= Passage =
Sir Eduardo Paolozzi with his sculpture of Newton at the British Library, photographed by Chris Lee.

The London art world, 1950-1965

Duncan Robinson compares his own memories of the London art world of the 1950s with those in the Artists’ Lives oral history collection.

The transformation of the London art world between 1950 and 1965 coincided with wide-ranging changes in Britain. Post-war austerity receded and was replaced by growing confidence and prosperity.

Signs of change

The Festival of Britain took place on the south bank of the River Thames in 1951, a celebration of Britain’s recovery from the Second World War and its aftermath. Timed to coincide with the centenary of the Great Exhibition of 1851, like its predecessor it demonstrated to the world British achievements in industry, art and science. The site was chosen to highlight urban renewal and consisted of 27 acres in the heart of London which had been devastated by bombing. After the Festival the area was redeveloped as The Southbank Centre for the fine and performing arts, a complex of iconic 20th-century buildings which house the Royal Festival Hall, the National Theatre and the Hayward Gallery. That was in the future. At the time many people would have echoed the recollections of the artist Eduardo Paolozzi, then in his twenties and back in England after living for two years in Paris. By contrast, he found England grey, austere and insular in taste, in food as well as art:

Listening to Eduardo’s characteristically blunt assessment, delivered in that unmistakable Scottish accent, reminds me of our friendship. In the 1970s we both sat on the art panel of the Eastern Arts Association, where his firm but friendly judgment invariably carried the day.

= Exercise data =
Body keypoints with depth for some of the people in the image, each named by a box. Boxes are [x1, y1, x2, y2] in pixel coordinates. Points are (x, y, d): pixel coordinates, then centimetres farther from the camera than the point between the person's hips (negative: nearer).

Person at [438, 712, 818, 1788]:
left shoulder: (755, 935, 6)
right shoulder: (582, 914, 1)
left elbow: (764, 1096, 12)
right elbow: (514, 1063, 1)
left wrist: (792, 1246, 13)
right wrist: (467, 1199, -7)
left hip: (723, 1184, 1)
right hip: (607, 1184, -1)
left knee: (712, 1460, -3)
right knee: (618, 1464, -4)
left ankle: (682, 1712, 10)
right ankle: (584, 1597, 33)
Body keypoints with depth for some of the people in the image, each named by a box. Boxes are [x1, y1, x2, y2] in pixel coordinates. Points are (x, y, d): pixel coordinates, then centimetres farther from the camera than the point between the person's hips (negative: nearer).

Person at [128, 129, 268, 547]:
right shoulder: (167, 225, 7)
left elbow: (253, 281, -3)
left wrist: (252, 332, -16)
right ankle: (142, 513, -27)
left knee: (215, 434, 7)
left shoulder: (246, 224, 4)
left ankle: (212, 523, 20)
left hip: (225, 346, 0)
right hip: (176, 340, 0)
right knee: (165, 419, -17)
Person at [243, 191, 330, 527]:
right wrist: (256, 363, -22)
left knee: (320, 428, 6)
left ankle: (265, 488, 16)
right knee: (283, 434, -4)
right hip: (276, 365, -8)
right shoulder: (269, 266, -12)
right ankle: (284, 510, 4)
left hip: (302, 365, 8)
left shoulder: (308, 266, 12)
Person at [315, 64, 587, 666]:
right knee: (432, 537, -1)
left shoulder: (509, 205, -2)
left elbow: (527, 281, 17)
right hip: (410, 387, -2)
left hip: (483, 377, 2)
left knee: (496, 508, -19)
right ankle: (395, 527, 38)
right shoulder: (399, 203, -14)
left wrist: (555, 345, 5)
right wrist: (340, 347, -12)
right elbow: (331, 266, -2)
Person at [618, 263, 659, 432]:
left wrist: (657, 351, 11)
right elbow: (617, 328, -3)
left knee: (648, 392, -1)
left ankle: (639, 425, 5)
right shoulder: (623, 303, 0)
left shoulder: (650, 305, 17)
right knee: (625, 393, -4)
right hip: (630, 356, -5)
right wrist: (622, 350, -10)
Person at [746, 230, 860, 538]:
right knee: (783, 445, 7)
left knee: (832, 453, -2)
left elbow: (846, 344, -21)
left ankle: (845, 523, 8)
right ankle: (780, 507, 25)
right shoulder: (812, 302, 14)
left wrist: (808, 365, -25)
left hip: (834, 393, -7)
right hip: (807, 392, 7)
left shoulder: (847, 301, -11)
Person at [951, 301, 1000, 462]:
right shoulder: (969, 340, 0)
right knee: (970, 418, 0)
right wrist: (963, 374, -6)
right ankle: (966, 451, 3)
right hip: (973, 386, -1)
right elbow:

= Tasks =
[1] In the piece on the London art world, how many acres did the Festival of Britain site cover?
[2] Pick up the piece on the London art world after its final sentence and carry it forward.
The lines play no part in this.

= Answers for this exercise =
[1] The site covered 27 acres.

[2]
In addition to the Festival of Britain, Eduardo also mentions the ICA, or Institute of Contemporary Arts. It was founded in 1947 by Roland Penrose, Herbert Read and other progressive artists and intellectuals. From 1950 onwards it occupied premises in Dover Street, where Eduardo joined forces with the young designer Terence Conran to decorate and furnish the interiors of the building. The Independent Group of artists to which Eduardo belonged met there from 1952 onwards, its members united by their fascination with mass production and new technology. In 1956 they mounted a ground-breaking exhibition at the Whitechapel Gallery entitled This is Tomorrow. Richard Hamilton’s poster comprised a collage of magazine photographs and advertisements for domestic appliances. The caption read ‘Just what is it that makes today’s homes so different, so appealing?’ That ironic question summarised the artistic agenda he and Eduardo shared with other ‘Pop’ artists. It is typical of the wry humour with which they responded to Britain’s new-found affluence and fascination with American consumer goods. They captured the mood of growing confidence expressed by the Conservative leader Harold Macmillan, or ‘Supermac’ as he was popularly known, who fought and won the general election in 1957 with the slogan ‘you’ve never had it so good’.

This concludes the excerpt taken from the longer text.